**Page extract:**

────────────────────────────────────────

= Fredrik Steen =

Fredrik Steen (6 September 1895 – 22 October 1970) was a Norwegian pharmacist and businessperson.

He was a son of Emil Steen and Laura Steen. He was a grandson of Emil Steen (1829–1884), a nephew of Johan and Christian Steen and a first cousin of Erling Steen.

Several family members were owners of Steen & Strøm, but Fredrik Steen's father had become a partner in the pharmaceutical wholesaling company Nyegaard & Co. His father was the sole owner of this company from 1913, and transformed it from a wholesaling company to a manufacturer of pharmaceutical products. However, he died in 1915. Fredrik's mother Laura ran the company until 1921, when Fredrik took over. He orchestrated a merger with Koren & Gedde and brought that company's owner Sverre Blix on board as co-owner.

Fredrik Steen had taken the cand.pharm. degree in 1916, and been an assistant at the Royal Frederick University. By 1921 he was the manager of both Nyegaard & Co and Koren & Gedde, and alternated every second year with Sverre Blix in being chairman of the board of Nyegaard & Co. He was also a board member of Koren & Gedde and A/S Para. Steen retired in 1960.

He was a vice chairman of Norsk Farmaceutisk Selskap. He was also involved in dog breeding, most specifically of English Setters. He died in October 1970.

────────────────────────────────────────

**Provided material:**

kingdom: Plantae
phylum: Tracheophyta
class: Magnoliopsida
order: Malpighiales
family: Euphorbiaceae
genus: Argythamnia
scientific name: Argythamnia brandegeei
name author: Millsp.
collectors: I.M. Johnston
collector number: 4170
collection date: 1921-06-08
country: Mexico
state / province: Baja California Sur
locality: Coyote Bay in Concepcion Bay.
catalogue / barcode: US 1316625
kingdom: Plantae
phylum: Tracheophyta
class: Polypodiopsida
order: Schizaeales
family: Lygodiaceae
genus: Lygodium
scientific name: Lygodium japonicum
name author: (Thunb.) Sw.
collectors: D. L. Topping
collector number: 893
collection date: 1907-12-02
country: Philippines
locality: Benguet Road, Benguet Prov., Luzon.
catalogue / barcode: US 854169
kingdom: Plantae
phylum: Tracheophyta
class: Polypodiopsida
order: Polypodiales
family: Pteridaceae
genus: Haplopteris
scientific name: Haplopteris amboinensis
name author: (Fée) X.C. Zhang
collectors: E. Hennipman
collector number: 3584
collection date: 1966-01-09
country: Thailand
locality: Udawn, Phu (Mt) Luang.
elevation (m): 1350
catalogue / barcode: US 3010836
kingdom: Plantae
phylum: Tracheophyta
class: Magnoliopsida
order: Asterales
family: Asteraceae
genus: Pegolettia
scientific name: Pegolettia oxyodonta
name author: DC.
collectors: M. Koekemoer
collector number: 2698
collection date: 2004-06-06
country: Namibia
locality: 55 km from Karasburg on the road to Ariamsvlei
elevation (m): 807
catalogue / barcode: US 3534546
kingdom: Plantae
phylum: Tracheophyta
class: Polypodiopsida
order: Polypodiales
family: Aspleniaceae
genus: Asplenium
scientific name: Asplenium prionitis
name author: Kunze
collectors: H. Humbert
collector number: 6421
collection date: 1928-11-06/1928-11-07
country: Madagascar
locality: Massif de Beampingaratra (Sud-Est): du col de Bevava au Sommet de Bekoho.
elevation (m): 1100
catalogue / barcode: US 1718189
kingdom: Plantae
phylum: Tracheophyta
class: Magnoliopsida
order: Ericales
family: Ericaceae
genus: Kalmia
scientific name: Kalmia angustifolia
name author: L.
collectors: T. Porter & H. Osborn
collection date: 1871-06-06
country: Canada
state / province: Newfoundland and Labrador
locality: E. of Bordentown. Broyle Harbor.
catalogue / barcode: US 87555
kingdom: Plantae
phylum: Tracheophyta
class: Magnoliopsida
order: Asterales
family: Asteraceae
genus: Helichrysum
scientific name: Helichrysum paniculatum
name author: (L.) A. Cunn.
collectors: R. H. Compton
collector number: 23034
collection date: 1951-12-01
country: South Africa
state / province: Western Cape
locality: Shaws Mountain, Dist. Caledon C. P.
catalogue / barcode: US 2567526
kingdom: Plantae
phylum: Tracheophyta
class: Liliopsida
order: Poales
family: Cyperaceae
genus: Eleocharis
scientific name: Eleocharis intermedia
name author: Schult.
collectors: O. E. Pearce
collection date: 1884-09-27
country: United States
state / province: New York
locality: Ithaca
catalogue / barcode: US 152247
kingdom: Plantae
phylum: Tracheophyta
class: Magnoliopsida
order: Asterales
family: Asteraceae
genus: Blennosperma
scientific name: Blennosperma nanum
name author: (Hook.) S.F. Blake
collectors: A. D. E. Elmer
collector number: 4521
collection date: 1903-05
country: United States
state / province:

────────────────────────────────────────

**Task item:** Reproduce the part of the Fredrik Steen biography that begins at the words "He was a vice" and stops after the words "in October 1970.".

**Result for this task:**
He was a vice chairman of Norsk Farmaceutisk Selskap. He was also involved in dog breeding, most specifically of English Setters. He died in October 1970.